> [TASK INSTRUCTIONS]
Copy the text of the records below verbatim, line for line, omitting the pictures from your answer.

> [DATA SHOWN]

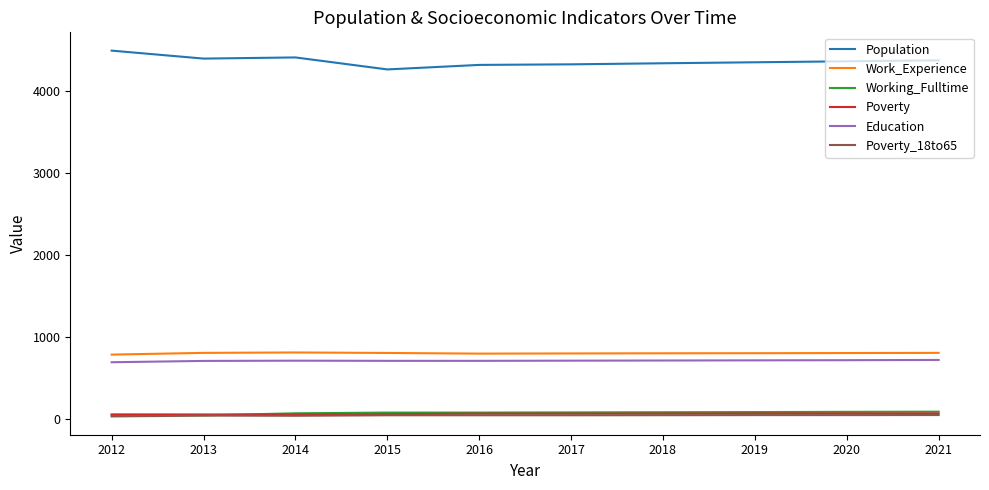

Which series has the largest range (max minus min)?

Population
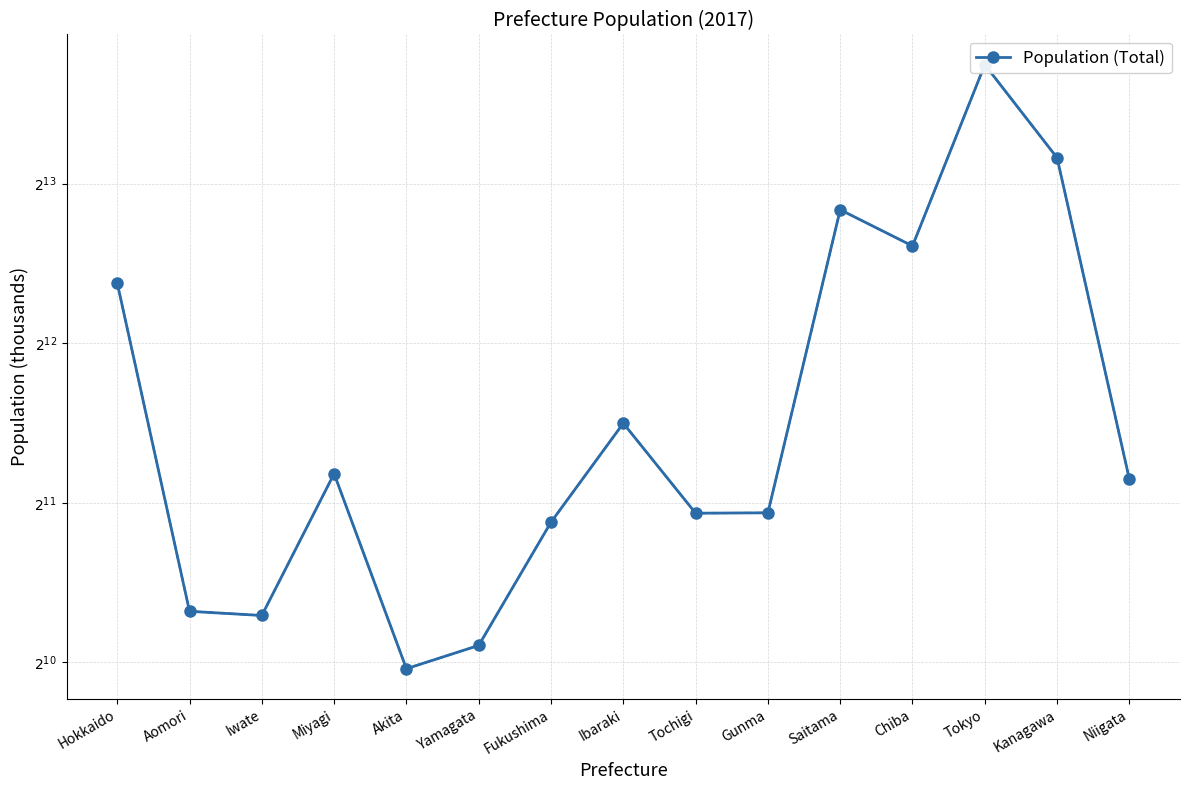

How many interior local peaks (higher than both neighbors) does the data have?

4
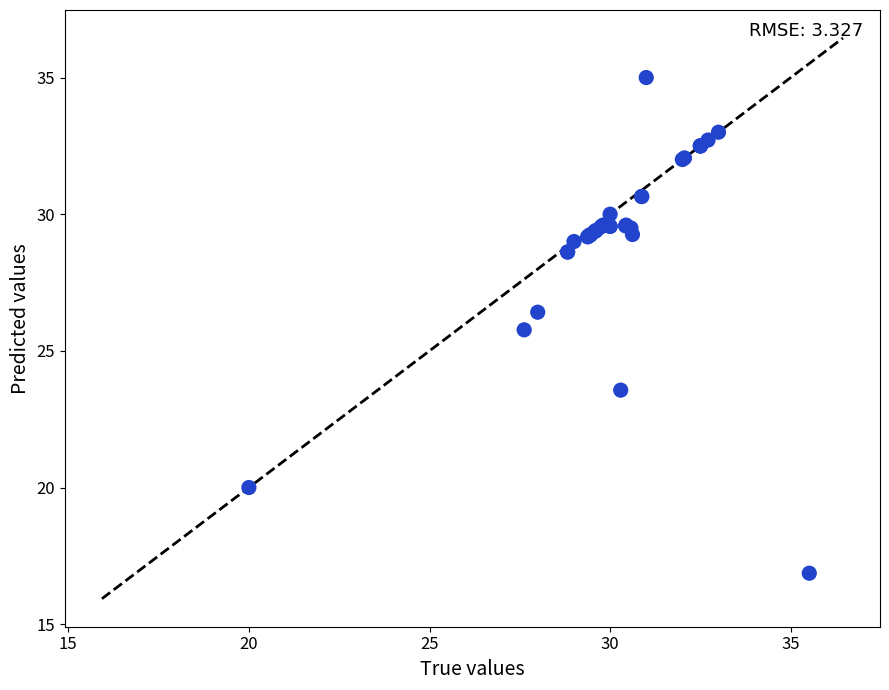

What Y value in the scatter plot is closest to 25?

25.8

> [RESPONSE AREA]
Which series has the largest range (max minus min)?

Population

How many interior local peaks (higher than both neighbors) does the data have?

4

What Y value in the scatter plot is closest to 25?

25.8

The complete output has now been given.